• RECORDS FOR THIS TASK:

================

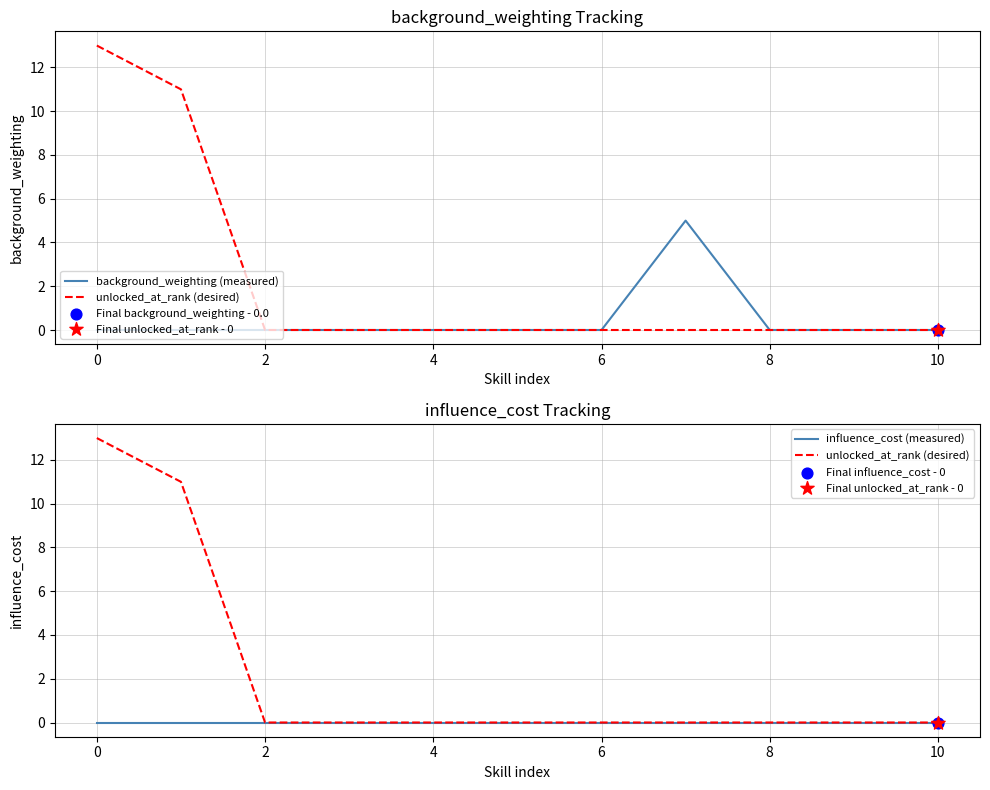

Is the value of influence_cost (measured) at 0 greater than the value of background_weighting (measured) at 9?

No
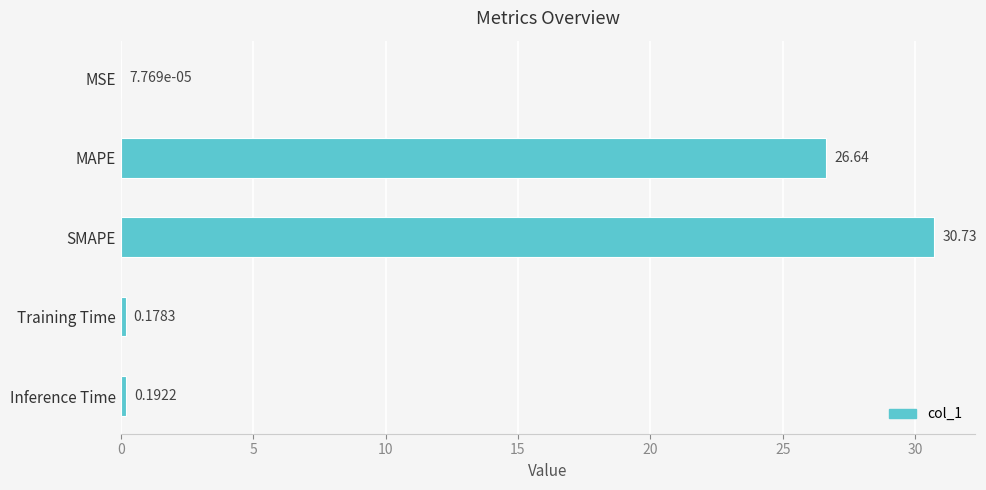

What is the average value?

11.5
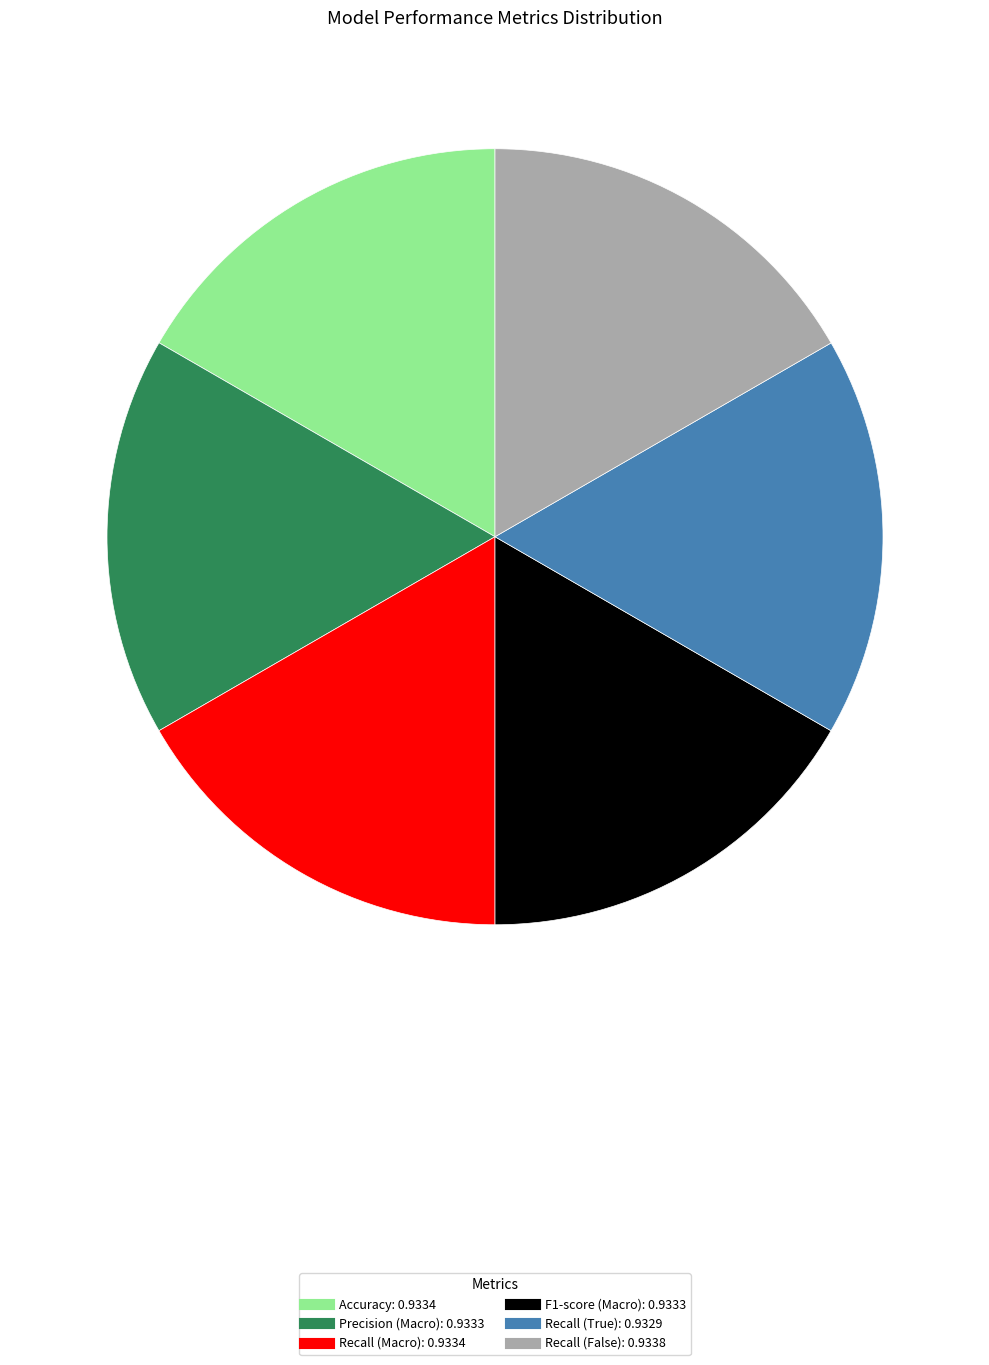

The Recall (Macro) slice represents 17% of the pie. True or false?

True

================

• WHAT YOU HAVE TO DO:
Turn the lines above into a numbered list, skipping the blank ones, and leave the pictures out.

• EXERCISE RESULT:
1. Is the value of influence_cost (measured) at 0 greater than the value of background_weighting (measured) at 9?
2. No
3. What is the average value?
4. 11.5
5. The Recall (Macro) slice represents 17% of the pie. True or false?
6. True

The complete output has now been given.